(Beginning of Records provided)
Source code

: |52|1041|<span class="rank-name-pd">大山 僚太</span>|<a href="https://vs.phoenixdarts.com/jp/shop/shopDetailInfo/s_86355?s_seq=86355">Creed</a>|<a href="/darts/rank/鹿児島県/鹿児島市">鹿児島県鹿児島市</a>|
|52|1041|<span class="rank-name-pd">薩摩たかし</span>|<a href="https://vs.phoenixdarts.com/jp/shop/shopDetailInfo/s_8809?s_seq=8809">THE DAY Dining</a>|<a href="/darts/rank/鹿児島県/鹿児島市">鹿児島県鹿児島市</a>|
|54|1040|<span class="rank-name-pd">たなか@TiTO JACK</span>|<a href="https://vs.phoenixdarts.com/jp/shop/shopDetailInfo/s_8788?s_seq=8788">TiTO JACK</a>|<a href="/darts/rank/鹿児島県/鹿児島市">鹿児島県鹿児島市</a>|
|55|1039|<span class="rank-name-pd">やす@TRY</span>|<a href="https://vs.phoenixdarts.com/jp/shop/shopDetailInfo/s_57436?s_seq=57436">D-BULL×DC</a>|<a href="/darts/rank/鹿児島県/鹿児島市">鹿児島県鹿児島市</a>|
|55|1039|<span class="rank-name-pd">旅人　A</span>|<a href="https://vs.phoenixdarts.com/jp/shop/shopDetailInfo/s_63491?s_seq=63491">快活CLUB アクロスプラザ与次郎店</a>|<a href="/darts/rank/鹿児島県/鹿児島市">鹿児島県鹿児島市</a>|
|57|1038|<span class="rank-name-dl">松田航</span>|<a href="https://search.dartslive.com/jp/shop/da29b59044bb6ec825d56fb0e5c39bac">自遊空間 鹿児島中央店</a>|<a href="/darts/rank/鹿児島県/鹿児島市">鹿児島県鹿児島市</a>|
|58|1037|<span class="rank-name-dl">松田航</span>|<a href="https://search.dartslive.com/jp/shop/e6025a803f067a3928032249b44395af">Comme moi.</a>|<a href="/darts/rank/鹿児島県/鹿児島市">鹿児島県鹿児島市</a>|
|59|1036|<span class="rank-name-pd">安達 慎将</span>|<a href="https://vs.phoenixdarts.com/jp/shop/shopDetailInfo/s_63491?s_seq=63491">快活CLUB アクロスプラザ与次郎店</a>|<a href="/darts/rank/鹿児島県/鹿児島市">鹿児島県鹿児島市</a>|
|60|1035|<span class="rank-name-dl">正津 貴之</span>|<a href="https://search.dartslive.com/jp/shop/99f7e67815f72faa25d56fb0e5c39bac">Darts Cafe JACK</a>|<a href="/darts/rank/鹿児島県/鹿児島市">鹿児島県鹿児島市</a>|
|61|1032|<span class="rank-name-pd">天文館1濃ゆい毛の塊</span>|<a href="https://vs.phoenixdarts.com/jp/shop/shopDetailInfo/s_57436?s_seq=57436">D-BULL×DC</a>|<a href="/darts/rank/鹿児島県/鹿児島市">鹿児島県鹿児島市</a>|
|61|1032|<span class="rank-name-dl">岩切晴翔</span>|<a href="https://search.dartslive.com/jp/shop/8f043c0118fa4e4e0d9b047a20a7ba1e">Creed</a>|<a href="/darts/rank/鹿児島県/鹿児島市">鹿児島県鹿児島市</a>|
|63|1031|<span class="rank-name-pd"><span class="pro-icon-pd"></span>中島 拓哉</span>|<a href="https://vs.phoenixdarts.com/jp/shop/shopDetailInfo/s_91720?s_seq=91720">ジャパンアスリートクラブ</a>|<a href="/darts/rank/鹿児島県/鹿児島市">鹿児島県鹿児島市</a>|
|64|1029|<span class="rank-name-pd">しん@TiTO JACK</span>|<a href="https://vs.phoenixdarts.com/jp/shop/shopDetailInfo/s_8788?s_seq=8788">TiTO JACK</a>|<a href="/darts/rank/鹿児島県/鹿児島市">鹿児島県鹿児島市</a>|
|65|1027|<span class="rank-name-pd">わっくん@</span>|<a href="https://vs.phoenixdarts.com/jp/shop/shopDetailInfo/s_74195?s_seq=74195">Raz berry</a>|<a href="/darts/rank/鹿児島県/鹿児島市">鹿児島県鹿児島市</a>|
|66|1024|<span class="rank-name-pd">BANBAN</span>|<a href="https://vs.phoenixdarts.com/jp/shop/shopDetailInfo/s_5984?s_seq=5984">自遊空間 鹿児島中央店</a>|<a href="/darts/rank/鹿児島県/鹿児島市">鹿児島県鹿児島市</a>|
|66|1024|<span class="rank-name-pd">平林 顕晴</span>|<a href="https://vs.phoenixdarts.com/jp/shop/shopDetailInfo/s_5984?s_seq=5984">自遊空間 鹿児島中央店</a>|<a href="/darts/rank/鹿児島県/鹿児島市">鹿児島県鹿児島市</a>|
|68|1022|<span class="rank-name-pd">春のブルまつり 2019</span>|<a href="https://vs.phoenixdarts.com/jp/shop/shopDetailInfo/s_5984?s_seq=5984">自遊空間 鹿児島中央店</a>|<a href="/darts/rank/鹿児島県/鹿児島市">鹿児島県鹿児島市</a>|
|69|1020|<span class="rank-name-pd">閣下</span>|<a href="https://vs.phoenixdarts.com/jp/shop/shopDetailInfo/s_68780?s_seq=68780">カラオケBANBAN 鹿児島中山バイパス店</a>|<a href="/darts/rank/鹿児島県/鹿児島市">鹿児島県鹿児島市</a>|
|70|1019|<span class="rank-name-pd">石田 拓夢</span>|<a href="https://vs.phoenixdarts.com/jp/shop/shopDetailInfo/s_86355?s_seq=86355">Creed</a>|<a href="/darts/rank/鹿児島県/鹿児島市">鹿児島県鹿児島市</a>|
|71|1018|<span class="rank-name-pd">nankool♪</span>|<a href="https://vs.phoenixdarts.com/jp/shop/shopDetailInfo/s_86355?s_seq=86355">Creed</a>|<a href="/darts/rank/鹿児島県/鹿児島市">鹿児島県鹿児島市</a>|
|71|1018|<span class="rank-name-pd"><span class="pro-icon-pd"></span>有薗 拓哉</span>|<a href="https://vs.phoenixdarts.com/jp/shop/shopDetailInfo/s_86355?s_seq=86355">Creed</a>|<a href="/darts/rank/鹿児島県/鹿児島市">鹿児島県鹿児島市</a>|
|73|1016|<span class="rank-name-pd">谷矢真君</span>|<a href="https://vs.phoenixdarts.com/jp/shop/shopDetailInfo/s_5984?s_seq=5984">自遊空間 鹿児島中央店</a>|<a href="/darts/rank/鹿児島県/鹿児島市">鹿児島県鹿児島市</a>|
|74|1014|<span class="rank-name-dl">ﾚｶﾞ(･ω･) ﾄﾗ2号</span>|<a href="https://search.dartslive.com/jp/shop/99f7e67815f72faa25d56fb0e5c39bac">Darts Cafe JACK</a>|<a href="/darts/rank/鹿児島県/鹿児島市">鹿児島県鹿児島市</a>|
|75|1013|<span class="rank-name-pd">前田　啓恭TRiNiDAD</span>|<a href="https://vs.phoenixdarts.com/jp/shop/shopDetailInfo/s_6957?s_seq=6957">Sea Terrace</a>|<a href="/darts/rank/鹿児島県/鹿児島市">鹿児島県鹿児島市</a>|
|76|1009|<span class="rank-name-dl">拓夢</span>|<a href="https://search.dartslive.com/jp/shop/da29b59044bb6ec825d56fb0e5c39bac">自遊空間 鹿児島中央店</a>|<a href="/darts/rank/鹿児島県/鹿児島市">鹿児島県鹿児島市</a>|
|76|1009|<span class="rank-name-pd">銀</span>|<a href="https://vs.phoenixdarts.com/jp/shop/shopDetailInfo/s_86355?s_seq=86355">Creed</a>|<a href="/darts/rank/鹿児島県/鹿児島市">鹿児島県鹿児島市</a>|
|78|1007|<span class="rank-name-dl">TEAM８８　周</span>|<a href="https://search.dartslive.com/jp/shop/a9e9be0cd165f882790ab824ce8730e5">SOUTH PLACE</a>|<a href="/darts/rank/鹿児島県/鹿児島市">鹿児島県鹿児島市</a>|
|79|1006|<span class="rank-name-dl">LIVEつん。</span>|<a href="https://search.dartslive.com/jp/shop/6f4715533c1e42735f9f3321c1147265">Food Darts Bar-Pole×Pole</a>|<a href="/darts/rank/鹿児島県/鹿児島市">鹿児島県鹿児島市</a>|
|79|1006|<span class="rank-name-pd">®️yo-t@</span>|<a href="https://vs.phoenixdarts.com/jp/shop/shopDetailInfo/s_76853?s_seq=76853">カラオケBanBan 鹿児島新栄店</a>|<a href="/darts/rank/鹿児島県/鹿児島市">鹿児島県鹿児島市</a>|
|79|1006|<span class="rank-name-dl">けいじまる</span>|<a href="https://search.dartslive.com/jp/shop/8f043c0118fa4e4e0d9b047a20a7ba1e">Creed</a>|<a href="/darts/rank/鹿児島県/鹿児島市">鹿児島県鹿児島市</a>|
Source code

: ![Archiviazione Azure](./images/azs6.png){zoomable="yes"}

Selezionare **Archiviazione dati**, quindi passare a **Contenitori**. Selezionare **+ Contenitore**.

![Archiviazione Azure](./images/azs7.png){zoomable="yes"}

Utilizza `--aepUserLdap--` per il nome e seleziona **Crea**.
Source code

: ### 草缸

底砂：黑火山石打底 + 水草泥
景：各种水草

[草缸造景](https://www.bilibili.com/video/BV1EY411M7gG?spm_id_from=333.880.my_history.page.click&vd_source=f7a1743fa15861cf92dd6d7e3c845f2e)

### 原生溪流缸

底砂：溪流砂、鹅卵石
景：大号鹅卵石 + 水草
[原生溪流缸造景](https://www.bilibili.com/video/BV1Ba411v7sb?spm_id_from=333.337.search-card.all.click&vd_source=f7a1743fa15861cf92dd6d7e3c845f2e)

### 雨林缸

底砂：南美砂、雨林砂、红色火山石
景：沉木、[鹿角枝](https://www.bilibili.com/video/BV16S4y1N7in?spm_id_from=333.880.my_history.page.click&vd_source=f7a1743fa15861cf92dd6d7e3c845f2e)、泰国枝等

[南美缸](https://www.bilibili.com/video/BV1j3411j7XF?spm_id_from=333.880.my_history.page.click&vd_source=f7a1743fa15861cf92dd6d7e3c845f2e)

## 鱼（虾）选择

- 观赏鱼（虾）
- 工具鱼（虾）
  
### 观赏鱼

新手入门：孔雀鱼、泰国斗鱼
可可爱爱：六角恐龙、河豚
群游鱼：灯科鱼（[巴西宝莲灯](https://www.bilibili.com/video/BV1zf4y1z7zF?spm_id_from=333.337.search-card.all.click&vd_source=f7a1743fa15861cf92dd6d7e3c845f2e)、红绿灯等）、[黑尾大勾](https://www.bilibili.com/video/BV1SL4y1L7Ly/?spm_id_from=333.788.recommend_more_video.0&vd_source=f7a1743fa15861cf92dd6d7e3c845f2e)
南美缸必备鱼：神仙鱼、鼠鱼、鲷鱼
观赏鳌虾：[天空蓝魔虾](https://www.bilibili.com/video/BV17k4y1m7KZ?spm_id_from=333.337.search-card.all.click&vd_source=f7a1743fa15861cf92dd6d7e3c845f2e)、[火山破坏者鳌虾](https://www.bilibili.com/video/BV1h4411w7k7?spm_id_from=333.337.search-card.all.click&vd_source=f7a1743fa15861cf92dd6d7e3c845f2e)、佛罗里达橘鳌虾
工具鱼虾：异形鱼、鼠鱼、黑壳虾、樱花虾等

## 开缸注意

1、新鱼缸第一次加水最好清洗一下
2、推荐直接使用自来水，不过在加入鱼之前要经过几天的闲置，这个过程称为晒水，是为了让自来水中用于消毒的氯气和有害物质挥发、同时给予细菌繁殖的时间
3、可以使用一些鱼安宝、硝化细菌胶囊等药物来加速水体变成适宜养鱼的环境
(End of Records provided)
Exercise instructions
From the entries above, list each line with "Archiviazione" in it.

Answer for this exercise
: ![Archiviazione Azure](./images/azs6.png){zoomable="yes"}
Selezionare **Archiviazione dati**, quindi passare a **Contenitori**. Selezionare **+ Contenitore**.
![Archiviazione Azure](./images/azs7.png){zoomable="yes"}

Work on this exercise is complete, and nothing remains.